Relieved from pain after 1600 years

In a research project funded by the German Research Foundation (DFG), well-preserved graves of the cemetery near the terp Fallward (District of Cuxhaven) will be investigated systematically, applying a bundle of scientific methods. The anthropological investigations carried out by Dr. S. Grefen-Peters and the paleogenetic analyzes by Prof. Dr. B. Krause-Kyora have already led to remarkable results, which provide detailed insights into the living environment of the individuals buried in the graves.

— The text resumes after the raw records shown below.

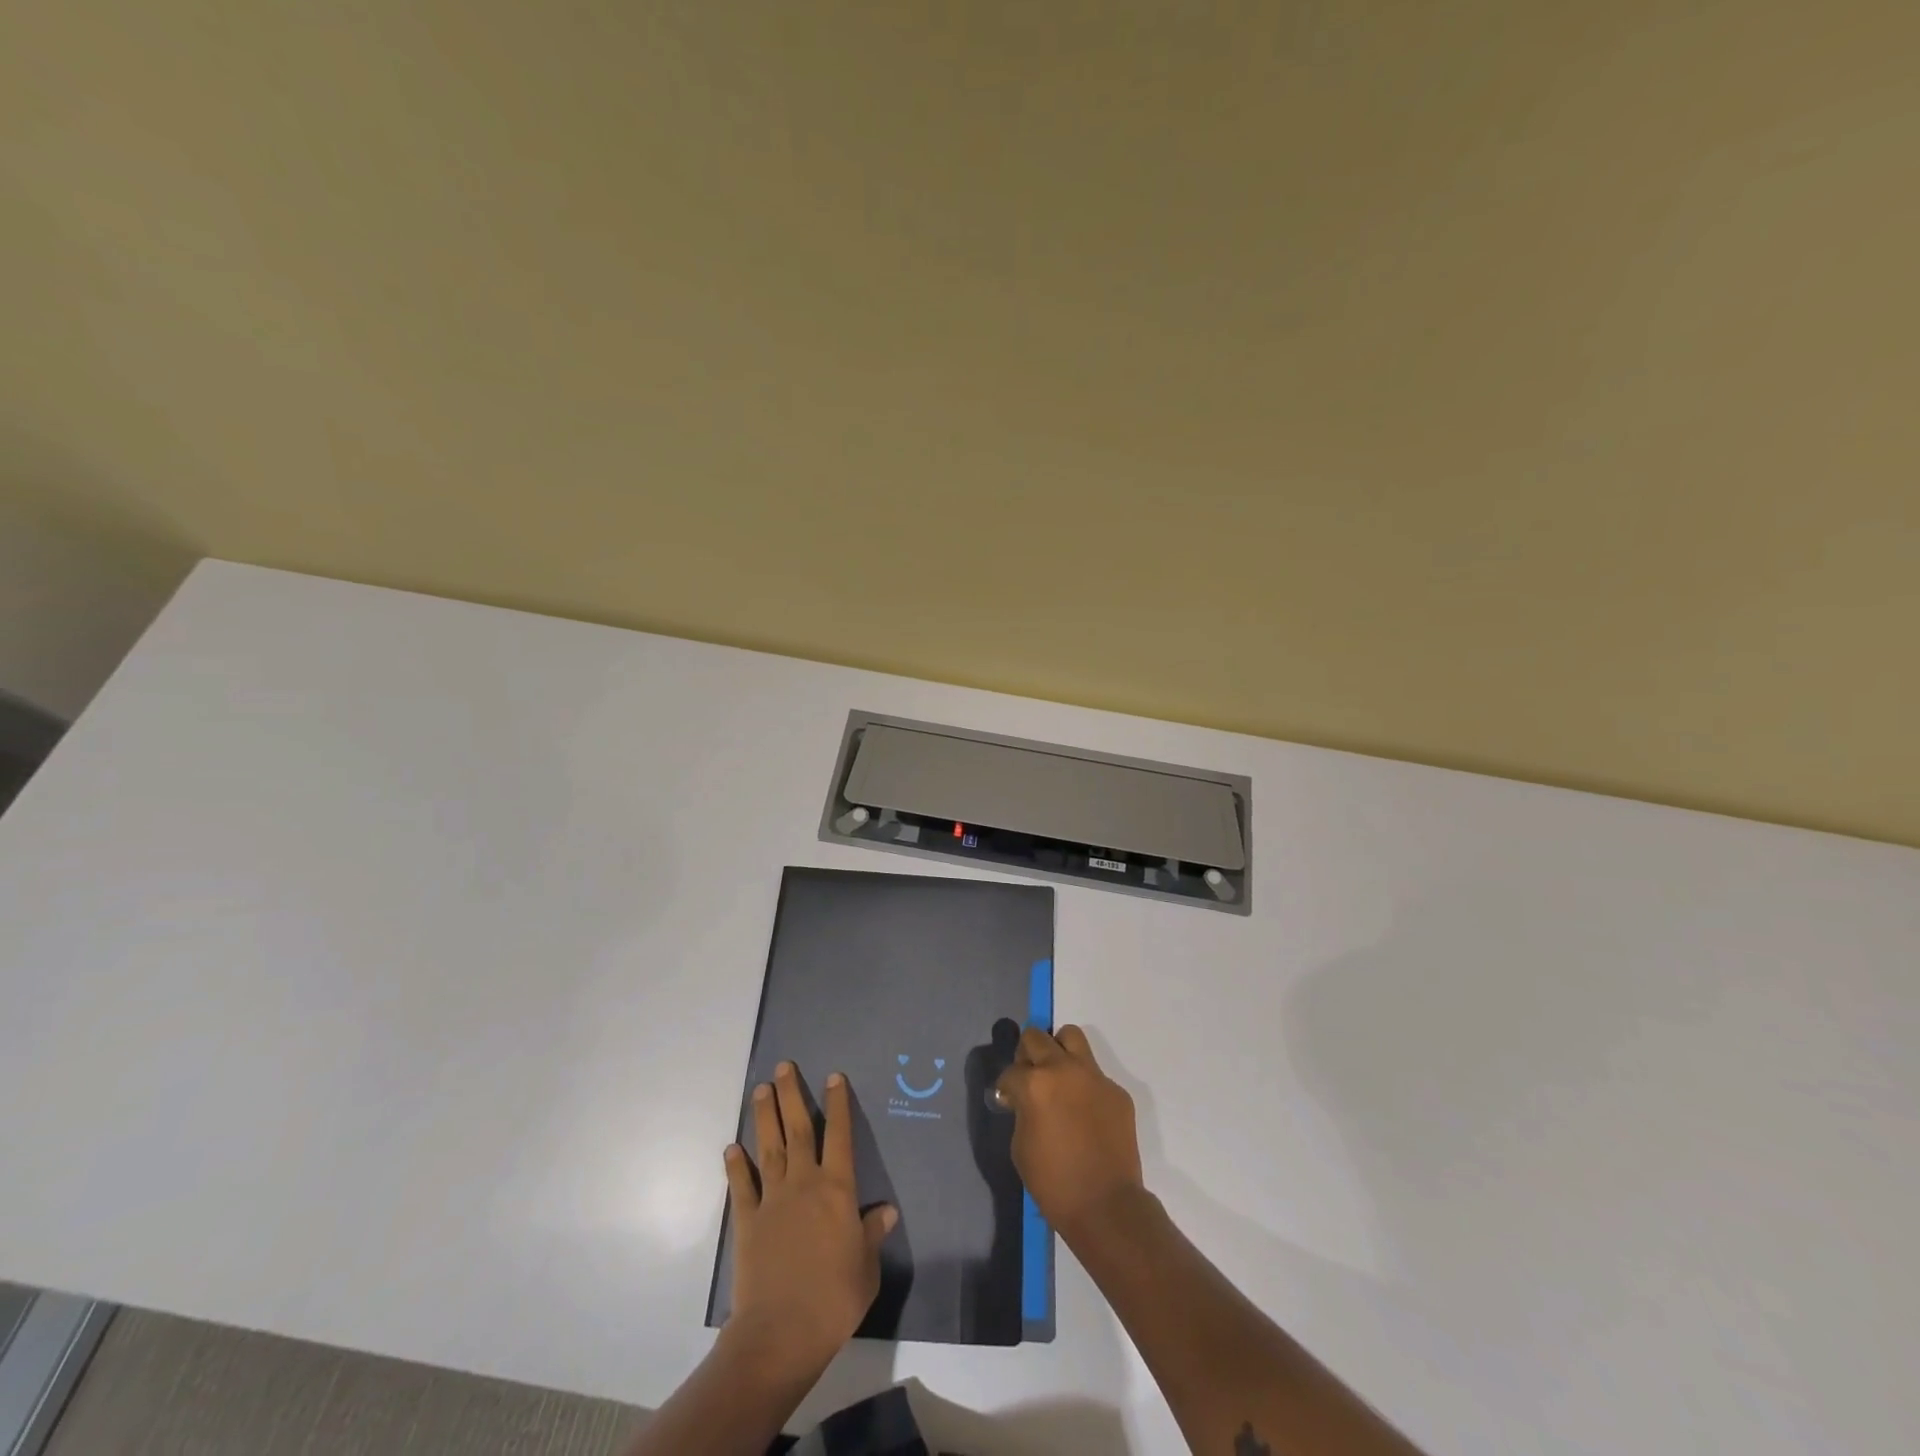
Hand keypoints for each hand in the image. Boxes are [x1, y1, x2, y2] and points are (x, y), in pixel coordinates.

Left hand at [723, 1061, 897, 1376]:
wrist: (781, 1332)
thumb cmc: (834, 1298)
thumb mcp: (866, 1267)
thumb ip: (872, 1234)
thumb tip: (886, 1211)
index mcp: (837, 1189)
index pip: (839, 1135)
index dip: (837, 1104)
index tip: (833, 1076)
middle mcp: (804, 1183)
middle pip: (797, 1129)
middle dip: (791, 1095)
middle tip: (783, 1067)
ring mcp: (772, 1200)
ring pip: (769, 1147)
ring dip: (764, 1117)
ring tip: (760, 1089)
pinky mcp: (748, 1222)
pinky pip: (742, 1187)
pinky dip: (736, 1166)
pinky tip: (732, 1148)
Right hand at [994, 1025, 1144, 1244]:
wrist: (1106, 1206)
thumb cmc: (1054, 1183)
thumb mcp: (1020, 1146)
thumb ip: (1021, 1111)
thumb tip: (1023, 1100)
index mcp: (1035, 1083)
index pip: (1011, 1071)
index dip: (1006, 1087)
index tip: (1008, 1101)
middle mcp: (1064, 1069)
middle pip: (1036, 1037)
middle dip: (1026, 1055)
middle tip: (1029, 1078)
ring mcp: (1094, 1076)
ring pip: (1071, 1037)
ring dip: (1058, 1050)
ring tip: (1057, 1077)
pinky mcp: (1116, 1090)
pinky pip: (1094, 1074)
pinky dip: (1084, 1084)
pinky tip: (1084, 1112)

The cranium, including the upper and lower jaw, of the approximately 50-year-old man, who was laid down in the so-called large boat grave, was completely preserved. The clearly recognizable massive abrasion of the molars and premolars, partly with exposed pulp, suggests a diet of mainly cereal-based foods.

In order to enable isotope analyzes in addition to further paleogenetic investigations, a tooth extraction was recently carried out. The procedure was executed in the dental surgeries of Dr. J. Huntemann and Dr. W. Schumann. Using a digital volume tomography (DVT) created in advance, a three-dimensional representation of the cranium was recorded. The tooth intended for extraction still showed clear traces of what was probably an extremely painful apical granuloma in the root area. Since the further scientific analyses cannot be carried out non-destructively, the upper jaw was first professionally casted. This dental cast is now the basis for a detailed replica of the extracted tooth by a dental laboratory specializing in the reconstruction of teeth. This dental cast is now used in dental technology a conservation laboratory as the basis for a lifelike reconstruction of the removed molar.